Example 9
Sensitive IgG ELISA after Transcytosis Assay
The entire procedure was performed at RT using an automated washer for the wash steps. A 384-well plate was coated with 30 μL/well of 1 μg/mL anti-human/mouse-IgG, Fcγ-specific in PBS for 2 hours followed by 1 hour incubation in blocking buffer PBS containing 1% BSA or 1 CroteinC for human and mouse IgG assays, respectively). Serially diluted samples from the transcytosis assay and standard concentrations of the antibody used in the transcytosis assay were added to the plate and incubated for 2 hours.
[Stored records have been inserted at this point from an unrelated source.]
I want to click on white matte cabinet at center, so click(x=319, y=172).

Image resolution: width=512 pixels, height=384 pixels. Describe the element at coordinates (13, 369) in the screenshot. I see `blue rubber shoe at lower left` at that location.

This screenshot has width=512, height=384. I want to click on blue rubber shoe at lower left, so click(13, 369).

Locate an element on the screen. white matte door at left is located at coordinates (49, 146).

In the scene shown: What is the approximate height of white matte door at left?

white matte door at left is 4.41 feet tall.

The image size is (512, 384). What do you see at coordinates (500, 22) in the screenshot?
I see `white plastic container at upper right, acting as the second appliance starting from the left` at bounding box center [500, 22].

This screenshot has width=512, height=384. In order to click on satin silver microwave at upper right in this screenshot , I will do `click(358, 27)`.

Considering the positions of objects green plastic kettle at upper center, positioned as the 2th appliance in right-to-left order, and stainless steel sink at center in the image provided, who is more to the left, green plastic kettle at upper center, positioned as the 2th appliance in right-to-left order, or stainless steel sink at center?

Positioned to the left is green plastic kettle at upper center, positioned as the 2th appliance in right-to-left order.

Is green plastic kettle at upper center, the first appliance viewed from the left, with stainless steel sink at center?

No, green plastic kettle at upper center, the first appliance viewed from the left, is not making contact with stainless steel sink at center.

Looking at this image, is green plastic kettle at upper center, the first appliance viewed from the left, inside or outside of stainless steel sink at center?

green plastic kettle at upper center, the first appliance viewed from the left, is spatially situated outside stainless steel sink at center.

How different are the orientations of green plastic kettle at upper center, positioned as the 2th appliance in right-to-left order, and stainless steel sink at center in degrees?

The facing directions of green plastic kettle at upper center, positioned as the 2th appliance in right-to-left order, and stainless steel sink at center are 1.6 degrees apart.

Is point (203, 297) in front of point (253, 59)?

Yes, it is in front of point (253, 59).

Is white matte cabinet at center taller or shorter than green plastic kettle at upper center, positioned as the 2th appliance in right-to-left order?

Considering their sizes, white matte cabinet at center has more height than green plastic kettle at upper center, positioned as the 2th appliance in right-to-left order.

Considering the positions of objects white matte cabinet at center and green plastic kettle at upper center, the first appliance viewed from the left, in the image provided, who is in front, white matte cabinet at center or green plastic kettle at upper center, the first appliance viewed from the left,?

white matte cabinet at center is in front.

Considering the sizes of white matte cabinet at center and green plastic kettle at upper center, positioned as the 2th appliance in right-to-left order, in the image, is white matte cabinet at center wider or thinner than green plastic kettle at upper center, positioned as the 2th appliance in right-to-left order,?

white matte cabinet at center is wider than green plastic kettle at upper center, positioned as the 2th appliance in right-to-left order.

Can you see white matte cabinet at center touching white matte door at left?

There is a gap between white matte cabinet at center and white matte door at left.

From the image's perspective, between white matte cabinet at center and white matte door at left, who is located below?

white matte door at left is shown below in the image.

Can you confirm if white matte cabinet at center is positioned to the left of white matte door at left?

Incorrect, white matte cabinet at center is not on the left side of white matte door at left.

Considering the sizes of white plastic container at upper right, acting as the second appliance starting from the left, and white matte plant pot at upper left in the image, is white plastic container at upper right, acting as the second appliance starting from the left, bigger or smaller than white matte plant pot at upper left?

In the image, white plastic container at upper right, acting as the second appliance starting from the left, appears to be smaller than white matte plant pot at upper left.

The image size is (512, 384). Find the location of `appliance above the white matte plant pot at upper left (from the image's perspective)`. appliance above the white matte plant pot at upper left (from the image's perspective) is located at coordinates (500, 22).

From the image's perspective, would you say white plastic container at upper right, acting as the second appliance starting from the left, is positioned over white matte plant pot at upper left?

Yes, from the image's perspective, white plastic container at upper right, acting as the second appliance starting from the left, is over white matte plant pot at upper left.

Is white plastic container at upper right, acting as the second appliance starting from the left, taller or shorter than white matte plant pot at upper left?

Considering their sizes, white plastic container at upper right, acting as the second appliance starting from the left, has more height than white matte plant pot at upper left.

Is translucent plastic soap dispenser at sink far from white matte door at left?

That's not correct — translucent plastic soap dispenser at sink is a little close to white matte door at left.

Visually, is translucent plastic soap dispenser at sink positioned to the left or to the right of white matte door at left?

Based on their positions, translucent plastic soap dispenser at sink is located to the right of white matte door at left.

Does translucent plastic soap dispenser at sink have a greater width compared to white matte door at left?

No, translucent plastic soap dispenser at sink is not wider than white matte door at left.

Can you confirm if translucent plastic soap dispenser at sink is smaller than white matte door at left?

After four washes, 30 μL/well of 50 ng/mL anti-human/mouse-F(ab)2-Biotin in blocking buffer was added and incubated for a further 2 hours. Following 6 washes, 30 μL/well of 50 ng/mL (huIgG assay) or 100 ng/mL (mIgG assay) Poly-HRP40-Streptavidin (Fitzgerald; in PBS containing 1% BSA and 0.05% Tween-20) was added and incubated for 30 min. After 4 washes, immune complexes were detected by addition of 30 μL/well of BM Chemiluminescence Substrate (Roche). The luminescence signal was measured using a luminescence plate reader and concentration calculated using the fitted standard curve. The sensitivity of the assay ranged from 10 pg/mL to 10 ng/mL.